Render each line of the items below as a JSON list of strings, one string per line, and omit blank lines.

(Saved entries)
○ ○ ○ ○ ○
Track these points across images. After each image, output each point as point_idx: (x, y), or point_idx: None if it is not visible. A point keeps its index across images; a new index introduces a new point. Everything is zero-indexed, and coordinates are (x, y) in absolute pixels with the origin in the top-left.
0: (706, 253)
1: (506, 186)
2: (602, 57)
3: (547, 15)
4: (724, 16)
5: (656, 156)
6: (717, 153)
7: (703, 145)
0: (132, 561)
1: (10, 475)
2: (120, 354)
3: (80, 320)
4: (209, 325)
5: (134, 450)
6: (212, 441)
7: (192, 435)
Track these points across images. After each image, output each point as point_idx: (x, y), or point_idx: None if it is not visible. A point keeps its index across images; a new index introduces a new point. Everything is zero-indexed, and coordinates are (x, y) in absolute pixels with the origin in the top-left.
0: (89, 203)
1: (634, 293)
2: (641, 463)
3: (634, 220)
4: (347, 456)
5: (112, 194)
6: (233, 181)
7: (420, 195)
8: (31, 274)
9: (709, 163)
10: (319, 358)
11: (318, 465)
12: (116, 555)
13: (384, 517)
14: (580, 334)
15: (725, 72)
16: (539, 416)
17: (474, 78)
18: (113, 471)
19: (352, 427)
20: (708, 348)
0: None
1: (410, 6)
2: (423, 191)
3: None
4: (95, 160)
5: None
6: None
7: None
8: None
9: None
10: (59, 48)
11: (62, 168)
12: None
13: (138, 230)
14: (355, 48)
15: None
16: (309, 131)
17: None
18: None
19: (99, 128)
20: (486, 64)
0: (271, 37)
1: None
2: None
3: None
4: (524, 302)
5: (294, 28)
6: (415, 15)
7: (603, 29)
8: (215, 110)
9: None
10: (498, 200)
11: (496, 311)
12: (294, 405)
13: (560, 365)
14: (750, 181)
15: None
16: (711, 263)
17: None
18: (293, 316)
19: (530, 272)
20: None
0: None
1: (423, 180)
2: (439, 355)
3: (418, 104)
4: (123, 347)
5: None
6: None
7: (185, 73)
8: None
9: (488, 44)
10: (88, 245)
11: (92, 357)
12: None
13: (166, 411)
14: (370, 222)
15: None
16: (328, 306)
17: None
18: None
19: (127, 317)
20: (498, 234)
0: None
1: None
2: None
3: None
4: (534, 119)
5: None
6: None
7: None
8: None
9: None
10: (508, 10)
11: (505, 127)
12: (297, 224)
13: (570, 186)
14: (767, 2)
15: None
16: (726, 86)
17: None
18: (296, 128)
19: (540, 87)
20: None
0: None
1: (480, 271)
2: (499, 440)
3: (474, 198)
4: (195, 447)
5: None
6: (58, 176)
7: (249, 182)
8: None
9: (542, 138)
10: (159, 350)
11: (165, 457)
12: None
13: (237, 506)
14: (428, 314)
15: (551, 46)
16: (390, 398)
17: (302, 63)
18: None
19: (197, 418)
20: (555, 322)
○ ○ ○ ○ ○
### Final answer
[
  "Track these points across images. After each image, output each point as point_idx: (x, y), or point_idx: None if it is not visible. A point keeps its index across images; a new index introduces a new point. Everything is zero-indexed, and coordinates are (x, y) in absolute pixels with the origin in the top-left.",
  "0: (706, 253)",
  "1: (506, 186)",
  "2: (602, 57)",
  "3: (547, 15)",
  "4: (724, 16)",
  "5: (656, 156)",
  "6: (717, 153)",
  "7: (703, 145)",
  "0: (132, 561)",
  "1: (10, 475)",
  "2: (120, 354)",
  "3: (80, 320)",
  "4: (209, 325)",
  "5: (134, 450)",
  "6: (212, 441)",
  "7: (192, 435)",
  "Track these points across images. After each image, output each point as point_idx: (x, y), or point_idx: None if it is not visible. A point keeps its index across images; a new index introduces a new point. Everything is zero-indexed, and coordinates are (x, y) in absolute pixels with the origin in the top-left.",
  "0: (89, 203)",
  "1: (634, 293)",
  "2: (641, 463)",
  "3: (634, 220)",
  "4: (347, 456)",
  "5: (112, 194)",
  "6: (233, 181)",
  "7: (420, 195)",
  "8: (31, 274)",
  "9: (709, 163)",
  "10: (319, 358)",
  "11: (318, 465)",
  "12: (116, 555)",
  "13: (384, 517)",
  "14: (580, 334)",
  "15: (725, 72)",
  "16: (539, 416)",
  "17: (474, 78)",
  "18: (113, 471)",
  "19: (352, 427)",
  "20: (708, 348)",
  "0: None",
  "1: (410, 6)",
  "2: (423, 191)",
  "3: None",
  "4: (95, 160)",
  "5: None",
  "6: None",
  "7: None",
  "8: None",
  "9: None",
  "10: (59, 48)",
  "11: (62, 168)",
  "12: None",
  "13: (138, 230)",
  "14: (355, 48)",
  "15: None",
  "16: (309, 131)",
  "17: None",
  "18: None",
  "19: (99, 128)",
  "20: (486, 64)",
  "0: (271, 37)",
  "1: None",
  "2: None",
  "3: None",
  "4: (524, 302)",
  "5: (294, 28)",
  "6: (415, 15)",
  "7: (603, 29)",
  "8: (215, 110)",
  "9: None",
  "10: (498, 200)",
  "11: (496, 311)",
  "12: (294, 405)",
  "13: (560, 365)",
  "14: (750, 181)",
  "15: None",
  "16: (711, 263)",
  "17: None",
  "18: (293, 316)",
  "19: (530, 272)",
  "20: None",
  "0: None",
  "1: (423, 180)",
  "2: (439, 355)",
  "3: (418, 104)",
  "4: (123, 347)",
  "5: None",
  "6: None",
  "7: (185, 73)",
  "8: None",
  "9: (488, 44)",
  "10: (88, 245)",
  "11: (92, 357)",
  "12: None",
  "13: (166, 411)",
  "14: (370, 222)",
  "15: None",
  "16: (328, 306)",
  "17: None",
  "18: None",
  "19: (127, 317)",
  "20: (498, 234)",
  "0: None",
  "1: None",
  "2: None",
  "3: None",
  "4: (534, 119)",
  "5: None",
  "6: None",
  "7: None",
  "8: None",
  "9: None",
  "10: (508, 10)",
  "11: (505, 127)",
  "12: (297, 224)",
  "13: (570, 186)",
  "14: (767, 2)",
  "15: None",
  "16: (726, 86)",
  "17: None",
  "18: (296, 128)",
  "19: (540, 87)",
  "20: None",
  "0: None",
  "1: (480, 271)",
  "2: (499, 440)",
  "3: (474, 198)",
  "4: (195, 447)",
  "5: None",
  "6: (58, 176)",
  "7: (249, 182)",
  "8: None",
  "9: (542, 138)",
  "10: (159, 350)",
  "11: (165, 457)",
  "12: None",
  "13: (237, 506)",
  "14: (428, 314)",
  "15: (551, 46)",
  "16: (390, 398)",
  "17: (302, 63)",
  "18: None",
  "19: (197, 418)",
  "20: (555, 322)"
]